**Data**
◆ ◆ ◆ ◆ ◆

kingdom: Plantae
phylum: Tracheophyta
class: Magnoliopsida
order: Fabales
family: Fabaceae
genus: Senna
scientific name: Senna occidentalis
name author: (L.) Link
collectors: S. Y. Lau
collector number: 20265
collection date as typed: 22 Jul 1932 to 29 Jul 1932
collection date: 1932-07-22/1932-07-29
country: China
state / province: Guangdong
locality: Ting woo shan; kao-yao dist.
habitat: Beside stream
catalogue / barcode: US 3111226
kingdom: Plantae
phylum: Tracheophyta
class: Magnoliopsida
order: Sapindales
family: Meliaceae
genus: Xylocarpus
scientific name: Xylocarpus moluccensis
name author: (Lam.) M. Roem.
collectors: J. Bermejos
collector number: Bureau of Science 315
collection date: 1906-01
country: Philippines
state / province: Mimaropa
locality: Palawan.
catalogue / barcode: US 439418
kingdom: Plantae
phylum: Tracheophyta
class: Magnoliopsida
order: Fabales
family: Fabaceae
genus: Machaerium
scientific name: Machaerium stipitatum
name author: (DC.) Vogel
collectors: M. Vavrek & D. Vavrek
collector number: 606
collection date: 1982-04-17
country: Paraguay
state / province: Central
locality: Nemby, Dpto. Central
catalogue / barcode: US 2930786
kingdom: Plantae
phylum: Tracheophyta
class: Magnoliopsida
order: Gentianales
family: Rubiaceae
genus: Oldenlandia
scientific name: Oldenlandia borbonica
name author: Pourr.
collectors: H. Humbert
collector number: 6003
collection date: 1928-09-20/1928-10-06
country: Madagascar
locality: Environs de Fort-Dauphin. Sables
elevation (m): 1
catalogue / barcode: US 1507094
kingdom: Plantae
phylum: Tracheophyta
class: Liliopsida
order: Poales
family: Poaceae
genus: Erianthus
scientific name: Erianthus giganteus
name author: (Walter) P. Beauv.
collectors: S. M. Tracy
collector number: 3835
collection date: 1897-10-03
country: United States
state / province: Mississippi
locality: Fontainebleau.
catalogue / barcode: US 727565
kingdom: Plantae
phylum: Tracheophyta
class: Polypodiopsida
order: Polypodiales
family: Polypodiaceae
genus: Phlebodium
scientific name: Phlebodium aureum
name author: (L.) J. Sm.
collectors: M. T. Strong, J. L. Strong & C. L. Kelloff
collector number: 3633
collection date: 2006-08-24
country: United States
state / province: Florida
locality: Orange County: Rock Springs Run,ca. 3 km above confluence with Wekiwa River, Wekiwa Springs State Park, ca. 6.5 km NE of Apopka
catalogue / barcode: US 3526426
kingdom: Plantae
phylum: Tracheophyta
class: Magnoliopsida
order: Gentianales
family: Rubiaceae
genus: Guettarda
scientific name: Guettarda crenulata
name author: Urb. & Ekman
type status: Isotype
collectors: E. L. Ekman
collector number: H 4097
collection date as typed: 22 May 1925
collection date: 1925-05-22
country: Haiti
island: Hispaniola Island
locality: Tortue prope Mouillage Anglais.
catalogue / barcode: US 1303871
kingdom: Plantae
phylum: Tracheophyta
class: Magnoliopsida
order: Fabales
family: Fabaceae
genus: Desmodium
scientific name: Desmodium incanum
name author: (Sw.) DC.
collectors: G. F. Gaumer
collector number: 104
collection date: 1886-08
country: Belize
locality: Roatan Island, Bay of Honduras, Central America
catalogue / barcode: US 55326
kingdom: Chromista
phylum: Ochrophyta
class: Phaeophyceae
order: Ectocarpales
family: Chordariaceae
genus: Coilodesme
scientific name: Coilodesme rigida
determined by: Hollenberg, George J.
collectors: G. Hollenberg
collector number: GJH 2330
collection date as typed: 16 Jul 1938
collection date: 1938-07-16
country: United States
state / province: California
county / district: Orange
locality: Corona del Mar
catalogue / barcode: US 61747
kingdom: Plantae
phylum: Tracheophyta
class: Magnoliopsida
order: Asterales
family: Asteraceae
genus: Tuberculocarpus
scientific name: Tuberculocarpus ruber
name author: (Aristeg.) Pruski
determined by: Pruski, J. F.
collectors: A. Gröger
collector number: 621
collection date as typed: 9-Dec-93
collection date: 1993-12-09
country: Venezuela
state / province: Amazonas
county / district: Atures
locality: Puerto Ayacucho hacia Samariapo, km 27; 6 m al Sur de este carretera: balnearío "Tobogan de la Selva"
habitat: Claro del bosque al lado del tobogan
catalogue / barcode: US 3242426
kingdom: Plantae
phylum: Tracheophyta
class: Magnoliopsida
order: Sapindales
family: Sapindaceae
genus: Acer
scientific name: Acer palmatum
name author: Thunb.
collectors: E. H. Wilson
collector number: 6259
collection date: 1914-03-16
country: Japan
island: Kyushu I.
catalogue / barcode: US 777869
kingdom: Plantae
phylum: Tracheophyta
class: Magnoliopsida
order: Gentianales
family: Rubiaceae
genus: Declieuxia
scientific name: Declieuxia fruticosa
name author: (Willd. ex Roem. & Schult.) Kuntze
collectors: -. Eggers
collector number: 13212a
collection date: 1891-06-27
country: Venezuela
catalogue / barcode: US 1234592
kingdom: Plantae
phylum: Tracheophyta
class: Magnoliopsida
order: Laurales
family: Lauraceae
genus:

◆ ◆ ◆ ◆ ◆

**Problem to solve**
Write out all the records again, switching every "catalogue / barcode" to "catalog / barcode" and leaving everything else the same.

**Solution for this exercise**
kingdom: Plantae
phylum: Tracheophyta
class: Magnoliopsida
order: Fabales
family: Fabaceae
genus: Senna
scientific name: Senna occidentalis
name author: (L.) Link
collectors: S. Y. Lau
collector number: 20265
collection date as typed: 22 Jul 1932 to 29 Jul 1932
collection date: 1932-07-22/1932-07-29
country: China
state / province: Guangdong
locality: Ting woo shan; kao-yao dist.
habitat: Beside stream
catalog / barcode: US 3111226
kingdom: Plantae
phylum: Tracheophyta
class: Magnoliopsida
order: Sapindales
family: Meliaceae
genus: Xylocarpus
scientific name: Xylocarpus moluccensis
name author: (Lam.) M. Roem.
collectors: J. Bermejos
collector number: Bureau of Science 315
collection date: 1906-01
country: Philippines
state / province: Mimaropa
locality: Palawan.
catalog / barcode: US 439418
kingdom: Plantae
phylum: Tracheophyta
class: Magnoliopsida
order: Fabales
family: Fabaceae
genus: Machaerium
scientific name: Machaerium stipitatum
name author: (DC.) Vogel
collectors: M. Vavrek & D. Vavrek
collector number: 606
collection date: 1982-04-17
country: Paraguay
state / province: Central
locality: Nemby, Dpto. Central
catalog / barcode: US 2930786
kingdom: Plantae
phylum: Tracheophyta
class: Magnoliopsida
order: Gentianales
family: Rubiaceae
genus: Oldenlandia
scientific name: Oldenlandia borbonica
name author: Pourr.
collectors: H. Humbert
collector number: 6003
collection date: 1928-09-20/1928-10-06
country: Madagascar
locality: Environs de Fort-Dauphin. Sables
elevation (m): 1
catalog / barcode: US 1507094
kingdom: Plantae
phylum: Tracheophyta
class: Liliopsida
order: Poales
family: Poaceae
genus: Erianthus
scientific name: Erianthus giganteus
name author: (Walter) P. Beauv.
collectors: S. M. Tracy
collector number: 3835
collection date: 1897-10-03
country: United States
state / province: Mississippi
locality: Fontainebleau.
catalog / barcode: US 727565
kingdom: Plantae
phylum: Tracheophyta
class: Polypodiopsida
order: Polypodiales
family: Polypodiaceae
genus: Phlebodium
scientific name: Phlebodium aureum
name author: (L.) J. Sm.
collectors: M. T. Strong, J. L. Strong & C. L. Kelloff
collector number: 3633
collection date: 2006-08-24
country: United States
state / province: Florida
locality: Orange County: Rock Springs Run,ca. 3 km above confluence with Wekiwa River, Wekiwa Springs State Park, ca. 6.5 km NE of Apopka
catalog / barcode: US 3526426
kingdom: Plantae
phylum: Tracheophyta
class: Magnoliopsida
order: Gentianales
family: Rubiaceae
genus: Guettarda
scientific name: Guettarda crenulata
name author: Urb. & Ekman
type status: Isotype
collectors: E. L. Ekman
collector number: H 4097
collection date as typed: 22 May 1925
collection date: 1925-05-22
country: Haiti
island: Hispaniola Island
locality: Tortue prope Mouillage Anglais.
catalog / barcode: US 1303871
kingdom: Plantae
phylum: Tracheophyta
class: Magnoliopsida
order: Fabales
family: Fabaceae
genus: Desmodium
scientific name: Desmodium incanum
name author: (Sw.) DC.
collectors: G. F. Gaumer
collector number: 104
collection date: 1886-08
country: Belize
locality: Roatan Island, Bay of Honduras, Central America
catalog / barcode: US 55326
kingdom: Chromista
phylum: Ochrophyta
class: Phaeophyceae
order: Ectocarpales
family: Chordariaceae
genus: Coilodesme
scientific name: Coilodesme rigida
determined by: Hollenberg, George J.
collectors: G. Hollenberg
collector number: GJH 2330
collection date as typed: 16 Jul 1938
collection date: 1938-07-16
country: United States
state / province: California
county / district: Orange
locality: Corona del Mar
catalog / barcode: US 61747
kingdom: Plantae
phylum: Tracheophyta
class: Magnoliopsida
order: Asterales
family: Asteraceae
genus: Tuberculocarpus
scientific name: Tuberculocarpus ruber
name author: (Aristeg.) Pruski
determined by: Pruski, J. F.
collectors: A. Gröger
collector number: 621
collection date as typed: 9-Dec-93
collection date: 1993-12-09
country: Venezuela
state / province: Amazonas
county / district: Atures
locality: Puerto Ayacucho hacia Samariapo, km 27; 6 m al Sur de este carretera: balnearío "Tobogan de la Selva"
habitat: Claro del bosque al lado del tobogan
catalog / barcode: US 3242426
kingdom: Plantae
phylum: Tracheophyta
class: Magnoliopsida
order: Sapindales
family: Sapindaceae
genus: Acer
scientific name: Acer palmatum
name author: Thunb.
collectors: E. H. Wilson
collector number: 6259
collection date: 1914-03-16
country: Japan
island: Kyushu I.
catalog / barcode: US 777869
kingdom: Plantae
phylum: Tracheophyta
class: Magnoliopsida
order: Gentianales
family: Rubiaceae
genus: Declieuxia
scientific name: Declieuxia fruticosa
name author: (Willd. ex Roem. & Schult.) Kuntze
collectors: -. Eggers
collector number: 13212a
collection date: 1891-06-27
country: Venezuela
catalog / barcode: US 1234592
kingdom: Plantae
phylum: Tracheophyta
class: Magnoliopsida
order: Laurales
family: Lauraceae
genus:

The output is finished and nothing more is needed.